The Increasing Complexity of Immune Cell Assays

The use of immune cell assays provides vital information on mechanistic mode-of-action, compound efficacy and safety profile for immunotherapy drug discovery. Whether the focus lies in combatting cancer or autoimmune and inflammatory conditions, the translatability of these assays is pivotal in advancing therapeutics towards clinical success. The relatively high level of candidate therapeutics that have shown efficacy in pre-clinical in vitro assays but fail to show similar impact in the clinic underscores the importance of accurately recapitulating the complexities of the in vivo environment and the need to enhance the translatability of in vitro pre-clinical platforms.

Mimicking the in vivo environment

The in vivo environment influences immune cell phenotype and therefore providing the same environmental cues can be used to recapitulate disease-relevant cell phenotypes in vitro.

Myeloid cells: anti- or pro-inflammatory macrophage assays and myeloid-derived suppressor cell (MDSC) assays can be used to determine a drug candidates’ immunomodulatory ability to alter disease-relevant cell phenotype or function and also measure downstream impact on effector cells such as T cells. Cutting edge techniques such as single-cell sequencing and high content imaging provide in-depth characterisation of cell characteristics to validate the relevance of these assays and determine therapeutic effects.

T cells: human exhausted T cell assays can be used to mimic the phenotypic and functional characteristics of exhausted T cells observed within tumour micro-environments and can serve as a powerful tool to evaluate an immuno-oncology drug candidate to prevent or reverse T cell exhaustion and permit effective tumour cell clearance. For autoimmune and inflammatory conditions, recreating pro-inflammatory cell types such as those with Th1 or Th17 characteristics or suppressive cells such as Treg can again help determine a drug candidates’ ability to impact the cells responsible for driving or regulating disease.

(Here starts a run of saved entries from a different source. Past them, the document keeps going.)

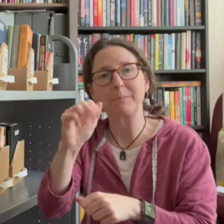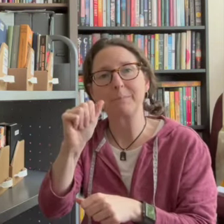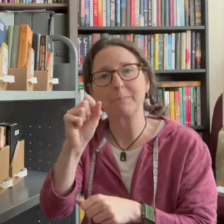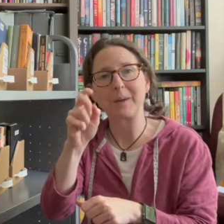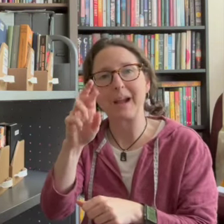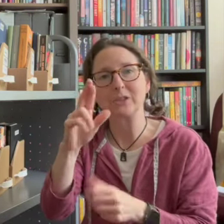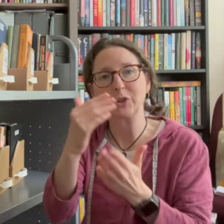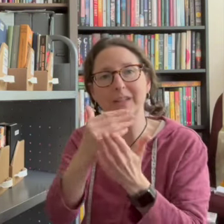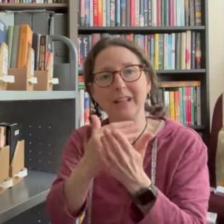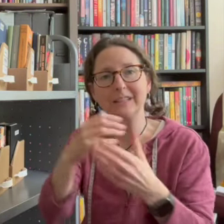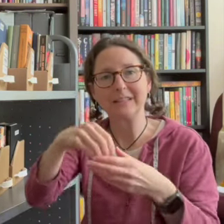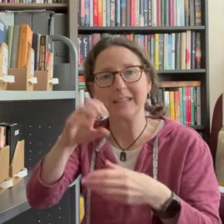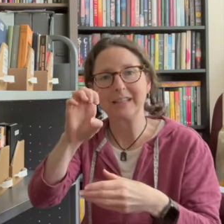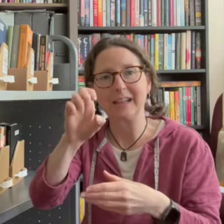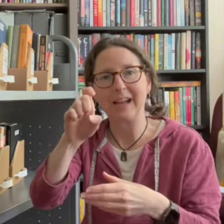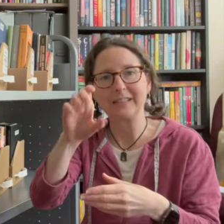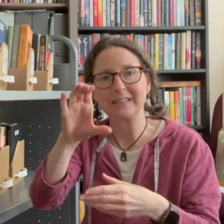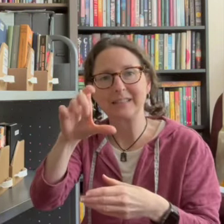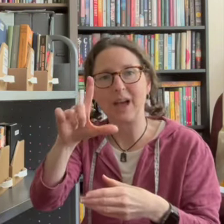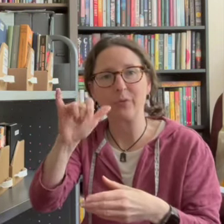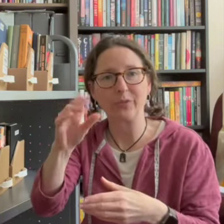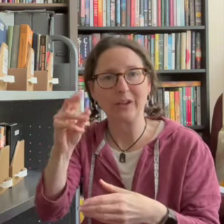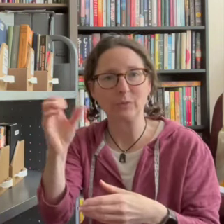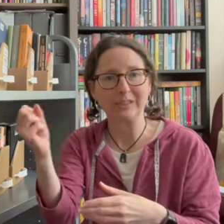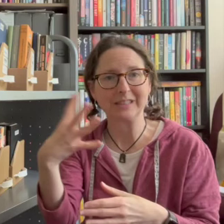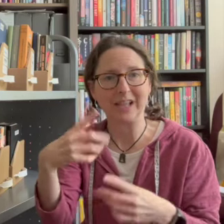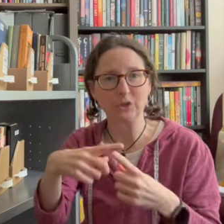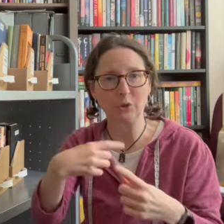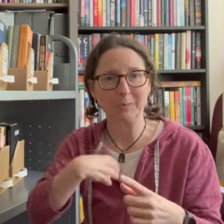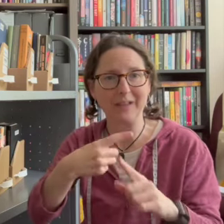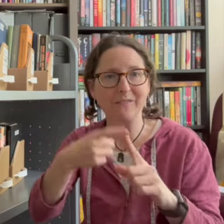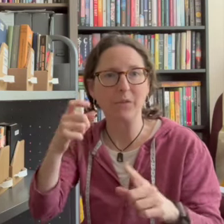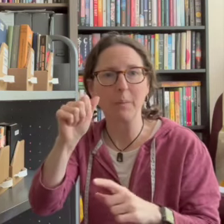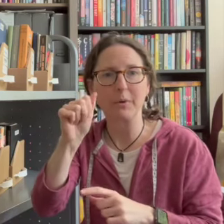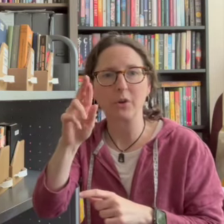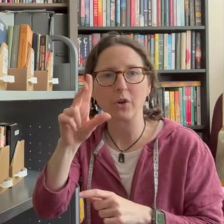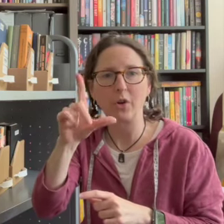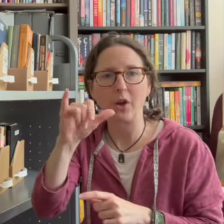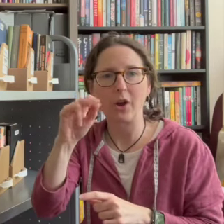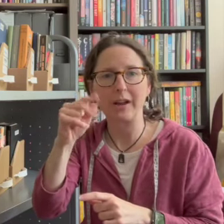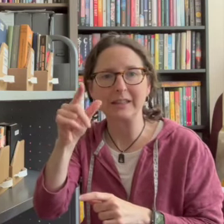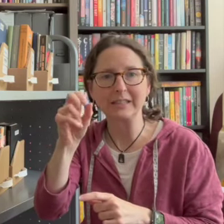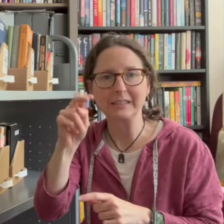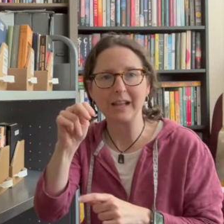using the master list of deaccessions in excel that was sent to me from arlington campus library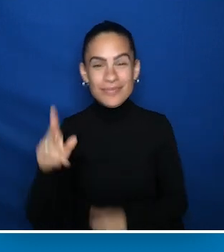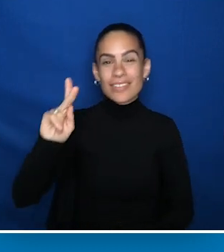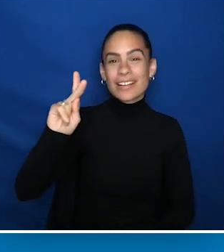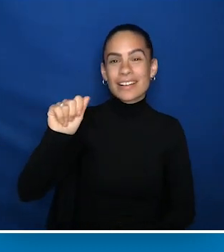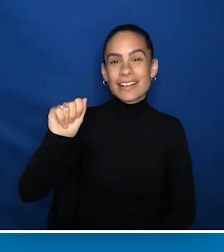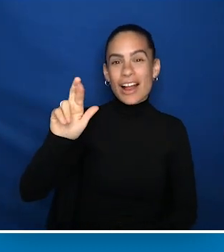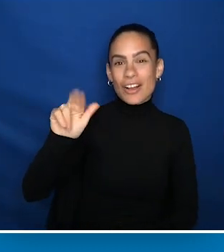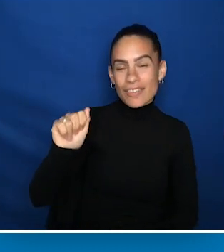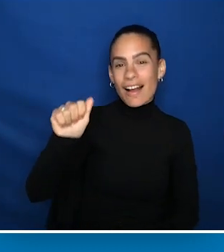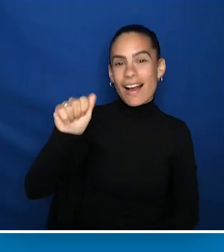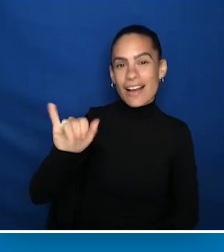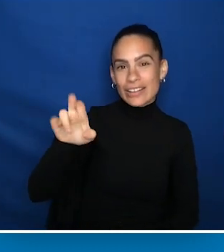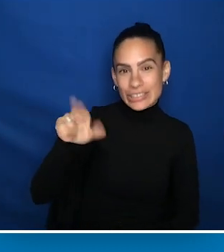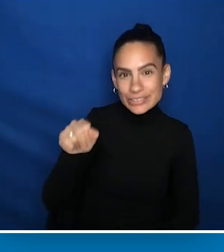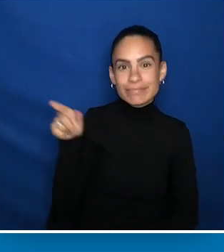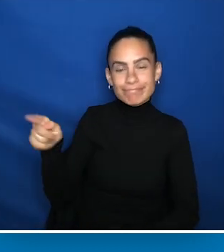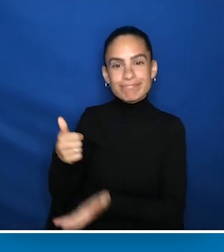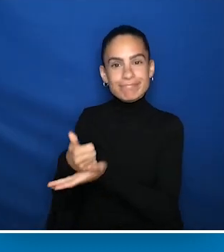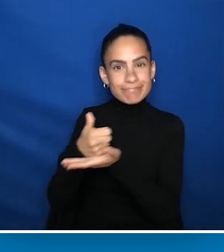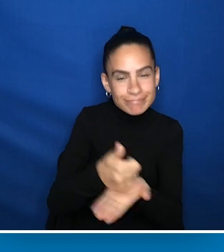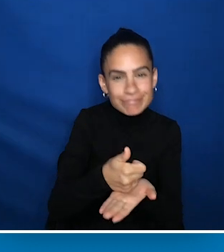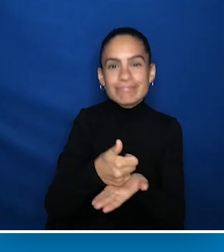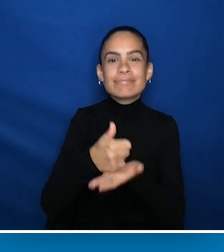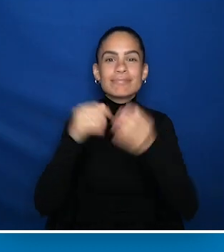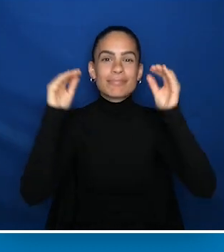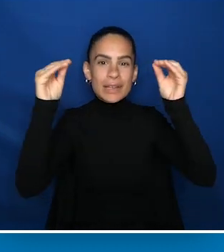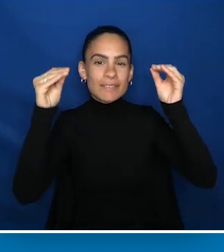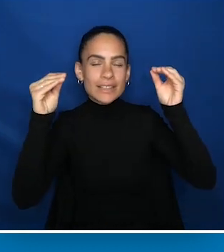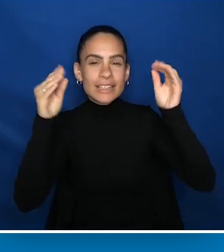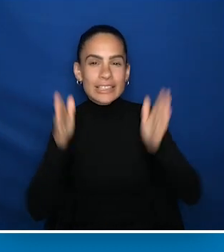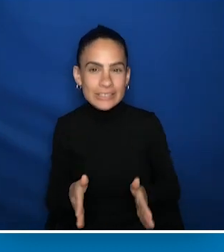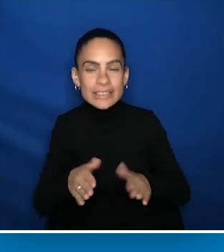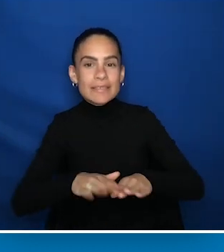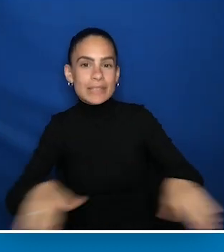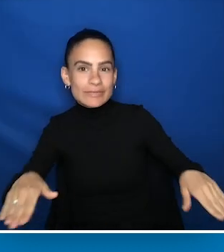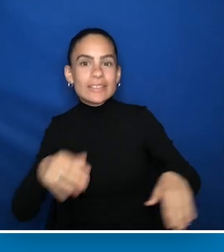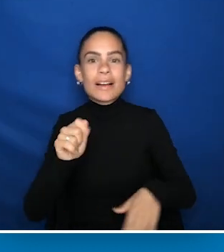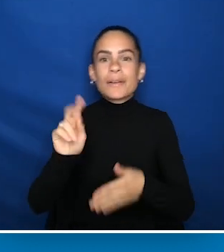Kara is an Assistant Professor with the Department of Pediatrics at the University of Cincinnati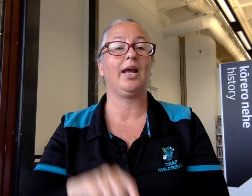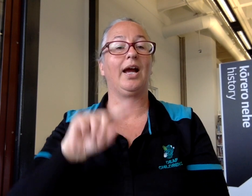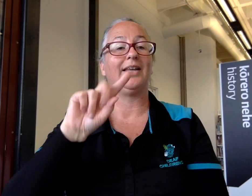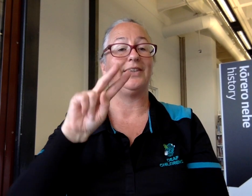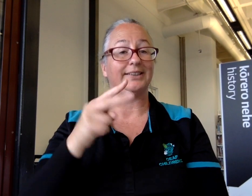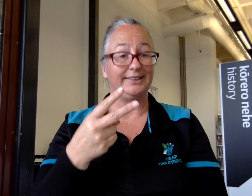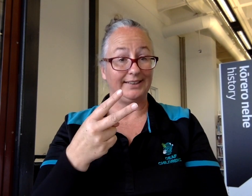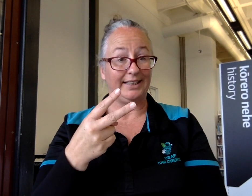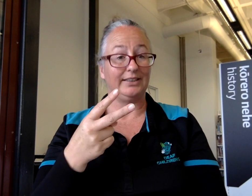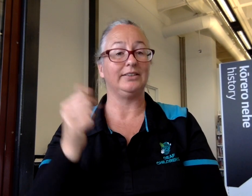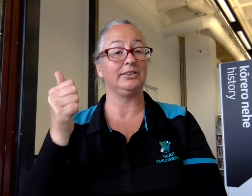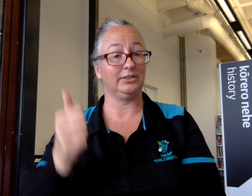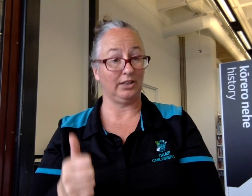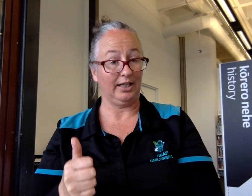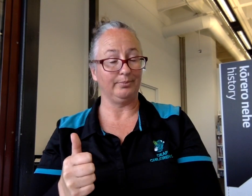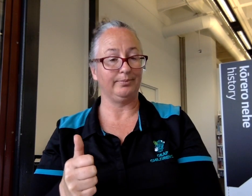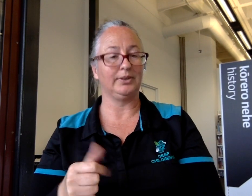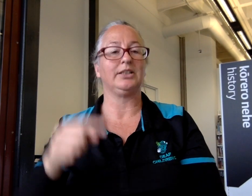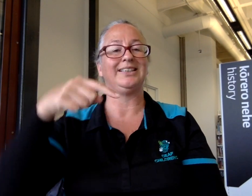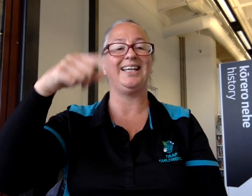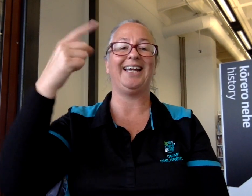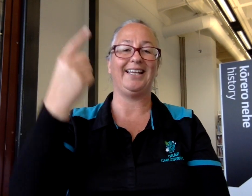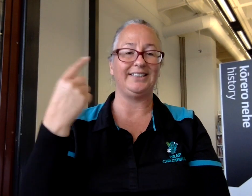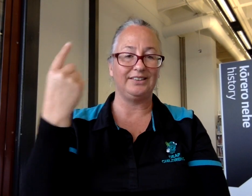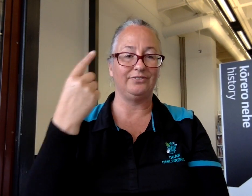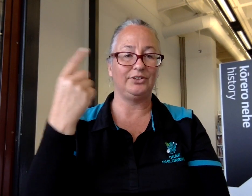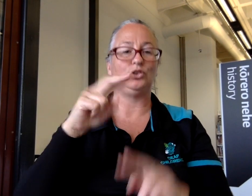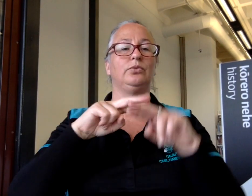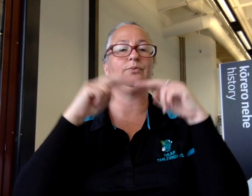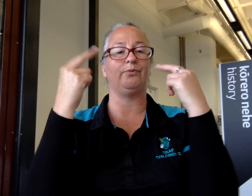2nd type, are individual family members.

The below table shows that therapeutic goals can also differ for each assay depending on the target therapy area.

Increasing complexity: 3D models

2D platforms can provide robust data on the effect of a drug candidate under conditions of uniform exposure. In vivo, and particularly in the tumour microenvironment, cells exist in 3D structures, resulting in an uneven drug exposure and functional diversity due to factors like oxygen and nutrient gradients. Utilizing 3D models enhances translational relevance, enabling assessment of compound effects on proliferation and cytotoxicity in a more physiologically relevant environment. One such example is the conversion of traditional 2D tumour cell killing assays into 3D platforms. In this assay, tumour cells are co-cultured in 3D format alongside PBMCs and drug effects on tumour cell killing can be measured in real-time using the Sartorius Incucyte® live-cell imaging instruments.


How we can help

With our extensive in-house immunology expertise and proven long track record establishing and developing robust platforms, we are continually improving our immune cells assays to assist with the changing requirements in immunotherapy drug discovery. We can help you from early target validation and proof-of-concept through to pre-clinical efficacy and safety evaluation. As well as more standard off-the-shelf assays we also routinely offer custom based assays and can advise on the most appropriate assays for your scientific needs.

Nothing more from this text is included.